***** Task data
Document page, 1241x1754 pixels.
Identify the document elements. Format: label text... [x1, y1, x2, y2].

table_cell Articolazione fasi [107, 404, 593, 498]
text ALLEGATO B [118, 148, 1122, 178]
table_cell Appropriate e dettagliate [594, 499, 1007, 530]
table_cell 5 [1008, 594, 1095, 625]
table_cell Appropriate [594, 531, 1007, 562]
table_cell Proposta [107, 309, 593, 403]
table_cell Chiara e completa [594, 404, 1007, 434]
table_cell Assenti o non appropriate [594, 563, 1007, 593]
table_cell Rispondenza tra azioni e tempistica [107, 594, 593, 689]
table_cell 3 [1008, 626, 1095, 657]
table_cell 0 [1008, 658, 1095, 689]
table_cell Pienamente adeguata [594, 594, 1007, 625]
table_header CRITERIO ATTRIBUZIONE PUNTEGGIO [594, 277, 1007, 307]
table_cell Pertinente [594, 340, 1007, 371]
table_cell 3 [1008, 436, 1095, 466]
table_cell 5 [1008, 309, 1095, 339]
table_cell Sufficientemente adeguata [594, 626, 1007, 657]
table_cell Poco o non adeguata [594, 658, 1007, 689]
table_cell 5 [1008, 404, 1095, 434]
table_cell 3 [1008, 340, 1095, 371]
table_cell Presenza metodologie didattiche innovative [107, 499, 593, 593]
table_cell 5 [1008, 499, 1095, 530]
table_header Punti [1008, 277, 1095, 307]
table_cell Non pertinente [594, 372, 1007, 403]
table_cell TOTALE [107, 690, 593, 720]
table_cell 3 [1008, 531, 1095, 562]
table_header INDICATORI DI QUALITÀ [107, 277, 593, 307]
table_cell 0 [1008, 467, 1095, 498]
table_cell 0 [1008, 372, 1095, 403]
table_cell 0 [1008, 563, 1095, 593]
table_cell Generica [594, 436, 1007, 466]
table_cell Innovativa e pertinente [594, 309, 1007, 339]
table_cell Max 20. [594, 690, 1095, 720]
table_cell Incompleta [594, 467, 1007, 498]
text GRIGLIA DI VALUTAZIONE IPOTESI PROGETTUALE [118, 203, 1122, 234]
**********
In full and word for word, restate the data.

Document page, 1241x1754 pixels.
Identify the document elements. Format: label text... [x1, y1, x2, y2].

table_cell Articolazione fasi [107, 404, 593, 498]
text ALLEGATO B [118, 148, 1122, 178]
table_cell Appropriate e dettagliate [594, 499, 1007, 530]
table_cell 5 [1008, 594, 1095, 625]
table_cell Appropriate [594, 531, 1007, 562]
table_cell Proposta [107, 309, 593, 403]
table_cell Chiara e completa [594, 404, 1007, 434]
table_cell Assenti o non appropriate [594, 563, 1007, 593]
table_cell Rispondenza tra azioni e tempistica [107, 594, 593, 689]
table_cell 3 [1008, 626, 1095, 657]
table_cell 0 [1008, 658, 1095, 689]
table_cell Pienamente adeguata [594, 594, 1007, 625]
table_header CRITERIO ATTRIBUZIONE PUNTEGGIO [594, 277, 1007, 307]
table_cell Pertinente [594, 340, 1007, 371]
table_cell 3 [1008, 436, 1095, 466]
table_cell 5 [1008, 309, 1095, 339]
table_cell Sufficientemente adeguata [594, 626, 1007, 657]
table_cell Poco o non adeguata [594, 658, 1007, 689]
table_cell 5 [1008, 404, 1095, 434]
table_cell 3 [1008, 340, 1095, 371]
table_cell Presenza metodologie didattiche innovative [107, 499, 593, 593]
table_cell 5 [1008, 499, 1095, 530]
table_header Punti [1008, 277, 1095, 307]
table_cell Non pertinente [594, 372, 1007, 403]
table_cell TOTALE [107, 690, 593, 720]
table_cell 3 [1008, 531, 1095, 562]
table_header INDICATORI DI QUALITÀ [107, 277, 593, 307]
table_cell 0 [1008, 467, 1095, 498]
table_cell 0 [1008, 372, 1095, 403]
table_cell 0 [1008, 563, 1095, 593]
table_cell Generica [594, 436, 1007, 466]
table_cell Innovativa e pertinente [594, 309, 1007, 339]
table_cell Max 20. [594, 690, 1095, 720]
table_cell Incompleta [594, 467, 1007, 498]
text GRIGLIA DI VALUTAZIONE IPOTESI PROGETTUALE [118, 203, 1122, 234]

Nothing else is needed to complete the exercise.